CINE PLAZA: O Cinema do "Progresso"

CINE PLAZA: O Cinema do "Progresso" - Imagem fictícia.
CINE PLAZA: O Cinema do "Progresso" - Imagem fictícia.

A história da inauguração e a própria trajetória do Cine Plaza, em Piracicaba (SP), estão intimamente ligadas a um dos capítulos mais marcantes e trágicos do urbanismo da cidade na década de 1960.

O Cine Plaza foi inaugurado em 1962, concebido para ser uma sala de exibição de alto padrão, equiparável às melhores salas das grandes capitais.

O Cinema do "Progresso"

Nos primeiros anos da década de 1960, Piracicaba vivia uma forte onda de verticalização e modernização sob o lema de progresso. O maior símbolo dessa era foi a construção do Edifício Luiz de Queiroz, que ficou conhecido popularmente como Edifício Comurba (Companhia de Melhoramentos Urbanísticos), localizado na Praça José Bonifácio.

O Cine Plaza, de propriedade do renomado exibidor Francisco Andia (o "Chico Andia", da rede Cinemas do Interior de SP), foi instalado justamente no térreo/subsolo desse complexo, antes mesmo de as obras dos 15 andares de apartamentos e escritórios estarem totalmente concluídas.

Estrutura: Tinha capacidade para mais de 1.300 espectadores.

Tecnologia: Contava com equipamentos modernos de projeção e acústica que o transformaram rapidamente no principal ponto de encontro da juventude e da elite cultural piracicabana.

O Fim Abrupto (1964)

O Cine Plaza funcionou por apenas cerca de 2 anos.

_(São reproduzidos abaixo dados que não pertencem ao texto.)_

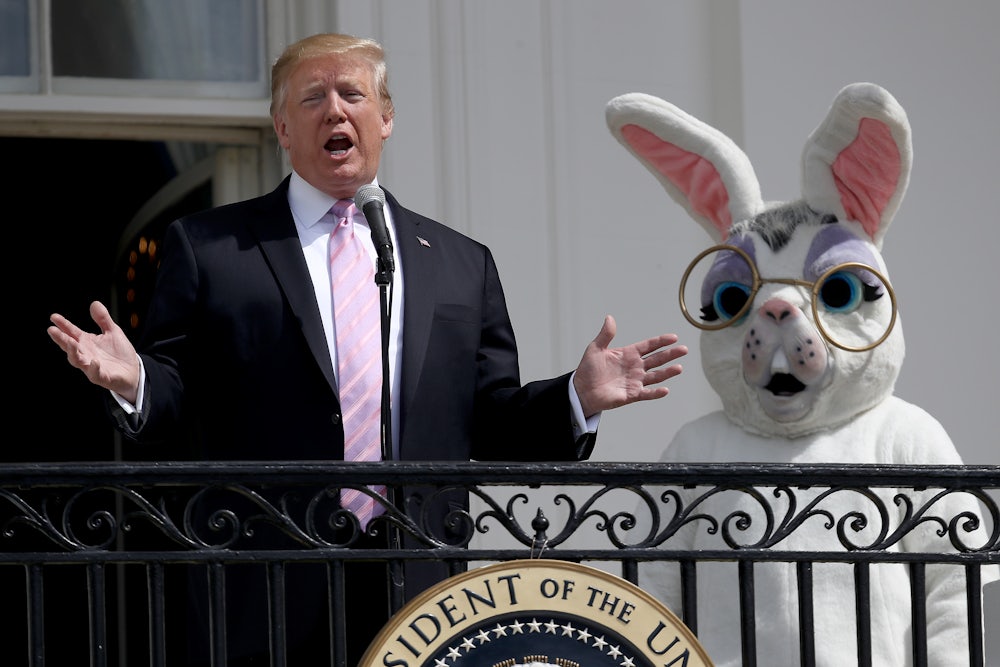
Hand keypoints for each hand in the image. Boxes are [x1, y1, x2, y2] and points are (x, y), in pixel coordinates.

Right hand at [48, 301, 140, 403]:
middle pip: (70, 346)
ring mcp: (92, 366)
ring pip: (78, 361)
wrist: (134, 371)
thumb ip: (103, 319)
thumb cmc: (120, 353)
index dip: (63, 325)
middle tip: (52, 330)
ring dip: (73, 352)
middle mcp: (86, 354)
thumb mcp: (113, 332)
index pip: (72, 332)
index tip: (54, 316)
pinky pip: (95, 373)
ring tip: (70, 342)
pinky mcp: (102, 377)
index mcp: (87, 342)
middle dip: (61, 338)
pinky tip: (94, 361)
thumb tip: (94, 303)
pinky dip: (93, 368)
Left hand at [573, 314, 687, 417]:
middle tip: (684, 349)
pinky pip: (646, 393)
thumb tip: (610, 318)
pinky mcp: (631, 394)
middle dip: (670, 354)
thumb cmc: (588, 370)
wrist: (581, 390)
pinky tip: (665, 389)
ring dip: (667, 372)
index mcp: (628, 354)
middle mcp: (635, 367)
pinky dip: (656, 393)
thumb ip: (605, 335)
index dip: (661, 341)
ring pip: (655, 376)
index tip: (674, 337)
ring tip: (679, 368)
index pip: (648, 346)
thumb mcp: (595, 349)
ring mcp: (635, 381)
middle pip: (657, 359)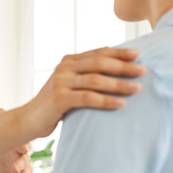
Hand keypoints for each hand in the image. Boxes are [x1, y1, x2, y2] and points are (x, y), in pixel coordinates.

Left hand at [0, 111, 32, 172]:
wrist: (9, 169)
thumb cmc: (8, 152)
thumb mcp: (3, 140)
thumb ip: (3, 127)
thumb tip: (0, 110)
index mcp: (19, 149)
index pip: (24, 146)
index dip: (24, 147)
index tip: (24, 149)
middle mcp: (25, 160)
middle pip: (25, 163)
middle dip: (20, 166)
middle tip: (13, 170)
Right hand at [25, 47, 143, 137]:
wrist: (29, 119)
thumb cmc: (54, 104)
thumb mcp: (69, 84)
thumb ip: (85, 73)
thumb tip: (113, 62)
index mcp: (69, 61)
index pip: (98, 53)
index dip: (119, 53)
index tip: (138, 55)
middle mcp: (64, 68)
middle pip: (99, 63)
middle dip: (123, 67)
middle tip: (143, 71)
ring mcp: (60, 82)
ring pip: (96, 80)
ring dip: (119, 84)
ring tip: (136, 88)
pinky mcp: (59, 99)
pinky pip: (88, 98)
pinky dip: (106, 100)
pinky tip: (121, 104)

No dia 6 de novembro de 1964, às 13h35, uma parte da estrutura do Edifício Comurba ruiu, provocando o desabamento do prédio sobre o cinema.

A Linha de Fratura: O Edifício Luiz de Queiroz foi projetado em formato sinuoso (remetendo ao Copan, em São Paulo). O Cine Plaza ocupava uma área retangular imensa sob essa curva. Quando a estrutura colapsou às 13h35, ela sofreu uma torção e ruiu verticalmente, acumulando toneladas de concreto exatamente na porção posterior do cinema (onde ficavam a tela, o palco e as saídas de emergência traseiras).

A tragédia, que deixou dezenas de vítimas fatais nos andares superiores e nos arredores, só não foi ainda maior no interior da sala porque a sessão da tarde (que exibiria o clássico A Vida Secreta de Christina Keeler) estava marcada para as 14h, e as portas do cinema ainda não haviam sido abertas ao público no momento exato do colapso.

É nesses momentos que dizemos que Deus é brasileiro. Por 25 minutos, a tragédia poderia ser muito maior. Imaginem os 1.300 lugares ocupados, e o prédio desabando sobre a platéia.

Hoje

O espaço onde ficava o Comurba e o Cine Plaza hoje abriga o Poupatempo e uma agência bancária no centro de Piracicaba. Após a perda do Plaza, o empresário Francisco Andia acabou concentrando seus esforços na reforma de outra tradicional sala da cidade, o Cine Palácio, que posteriormente foi rebatizado como Cine Rivoli.


Os Cinemas de Piracicaba

Naquela época, o circuito de Chiquinho Andia e dos Irmãos Cury na Rua Benjamin Constant dominava a cidade com o Cine Colonial, o Cine Paulistinha e o Cine Palácio. 

Quando o Cine Plaza finalmente foi inaugurado na Praça José Bonifácio, ele se tornou imediatamente o cinema mais moderno e luxuoso do interior paulista, com capacidade para mais de 1.300 espectadores, trazendo o que havia de melhor em acústica, projeção e sofisticação arquitetônica.